Donnerstag, 21. Juni 2018

Deutschland und Syrien. Von Thierry Meyssan

Die Beziehungen zwischen Deutschland und Syrien waren zur Zeit Kaiser Wilhelm II. ausgezeichnet, heute sind sie katastrophal. Das kommt daher, dass Berlin seit dem Kalten Krieg der Hinterhof der Muslim-Bruderschaft geworden ist, um die Arabische Republik Syrien zu stürzen. Seit 2012 arbeiten das Auswärtige Amt und die Denkfabrik des Bundes SWP (Stiftung Wissenschaft und Politik) direkt im Auftrag des tiefen US-Staates an der Zerstörung des Landes.

Historisch hatte Deutschland ausgezeichnete Beziehungen mit dem Osmanischen Reich im frühen 20. Jahrhundert. Kaiser Wilhelm II., der vom Islam fasziniert war, setzte archäologische Ausgrabungen, vor allem in Baalbeck fort und beteiligte sich am Bau der ersten Eisenbahnen, wie die Strecke Damaskus-Medina. Das Reich und die Hohe Pforte forderten gemeinsam die Briten heraus, als sie die "große arabische Revolte" von 1915 organisierten, verloren dann den ersten Weltkrieg und wurden infolgedessen aus der Region ausgeschlossen (Sykes-Picot-Sazonow-Abkommen).

Während des Kalten Krieges holte sich die CIA einige der besten NS-Offiziere, um ihren Kampf gegen die UdSSR weiterzuführen. Unter ihnen war Gerhard von Mende, der sowjetische Moslems gegen Moskau rekrutiert hatte [1]. Dieser Hohe Beamte installierte 1953 Saïd Ramadan, den Chef der Muslim-Bruderschaft außerhalb von Ägypten in München [2].

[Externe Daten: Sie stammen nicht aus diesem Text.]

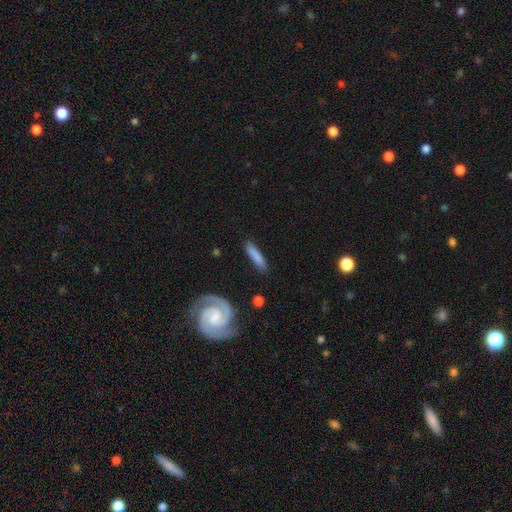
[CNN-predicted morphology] smooth_or_featured: smooth (p=0.73) [alt: featured or disk p=0.21]
how_rounded: cigar-shaped (p=0.82) [alt: in between p=0.16]
merging: none (p=0.84) [alt: minor disturbance p=0.10]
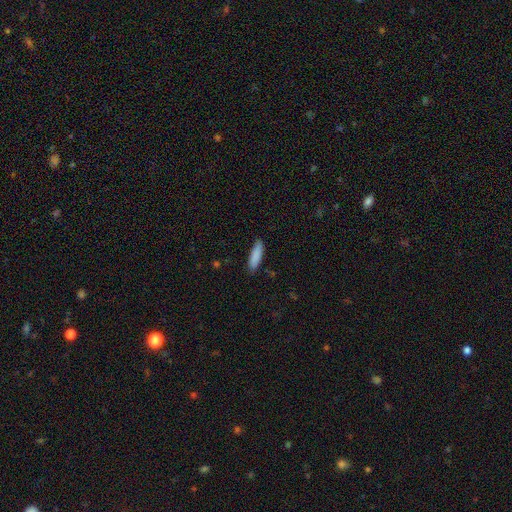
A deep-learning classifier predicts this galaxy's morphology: type=smooth (88%); roundness=cigar-shaped (64%); merging=none (87%).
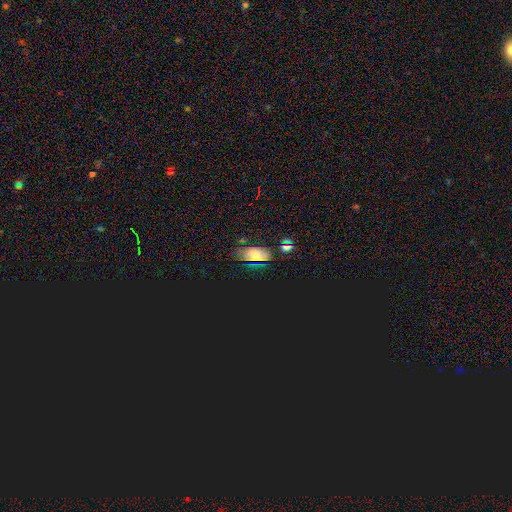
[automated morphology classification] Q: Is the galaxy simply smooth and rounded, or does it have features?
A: smooth — 44%.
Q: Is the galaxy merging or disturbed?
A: none — 74%.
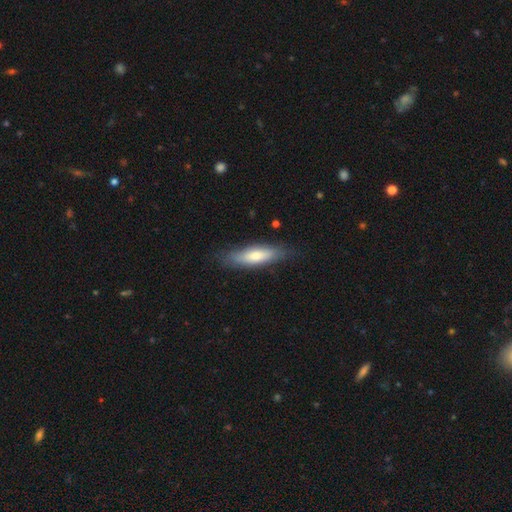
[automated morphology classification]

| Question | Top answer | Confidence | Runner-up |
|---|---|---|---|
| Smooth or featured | smooth | 67% | featured or disk (27%) |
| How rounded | cigar-shaped | 60% | in between (38%) |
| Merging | none | 81% | minor disturbance (14%) |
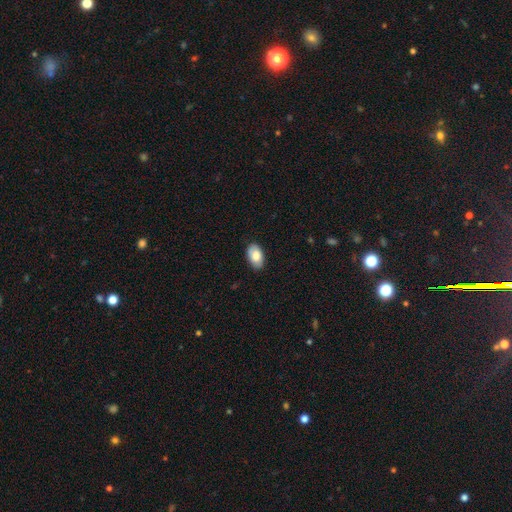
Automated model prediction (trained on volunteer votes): A smooth galaxy with no disk features (80%) that is in between round and cigar-shaped (94%). Merging: none (85%).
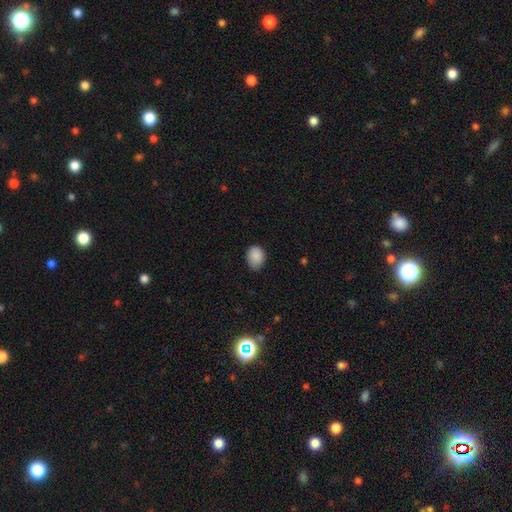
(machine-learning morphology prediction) Smooth or featured? Predicted: smooth (p=0.88). How rounded? Predicted: in between (p=0.61). Merging? Predicted: none (p=0.70).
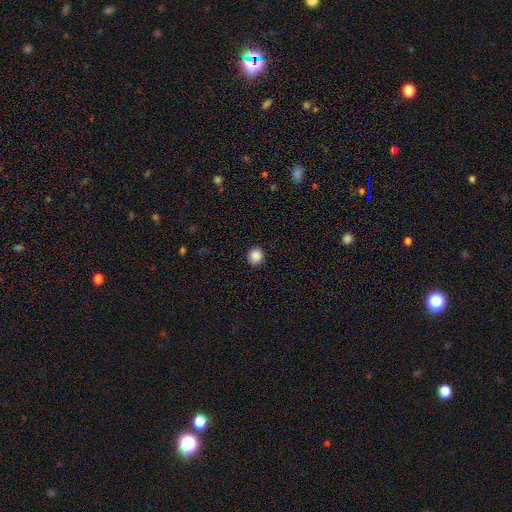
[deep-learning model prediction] Smooth or featured? smooth (88%)
How rounded? round (86%)
Merging? none (91%)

Zur gleichen Zeit entsendet die CIA - verdeckt - Nazi-Offiziere an alle möglichen Orte in der Welt, um gegen pro-sowjetische Kräfte zu kämpfen. Zum Beispiel Otto Skorzeny nach Ägypten, Fazlollah Zahedi in den Iran und Alois Brunner [3] nach Syrien. Alle organisieren die lokalen Geheimdienste nach dem Modell der Gestapo. Brunner wird erst viel später, im Jahr 2000, von Präsident Bachar Al-Assad verdrängt werden.
In der Zeit der Khomeini-Revolution von 1979 bis zu den Anschlägen des 11. September 2001 pflegt West-Deutschland einen vorsichtigen Umgang mit der Bruderschaft. Als Syrien damals die DDR anerkannte, willigte es allerdings auf Antrag der CIA ein, den Putschisten, die den Staatsstreich von 1982 gegen den Präsidenten Hafez Al-Assad versucht hatten, politisches Asyl anzubieten, unter anderen auch dem ehemaligen höchsten Führer, Issam al-Attar (Bruder der syrischen Vizepräsidentin Nadschah Al-Attar). In den 1990er Jahren reorganisiert sich die Bruderschaft in Deutschland mit Hilfe von zwei Geschäftsleuten, dem syrischen Ali Ghaleb Himmat und dem Ägypter Yussef Nada, die später von Washington angeklagt werden, Osama Bin Laden zu finanzieren.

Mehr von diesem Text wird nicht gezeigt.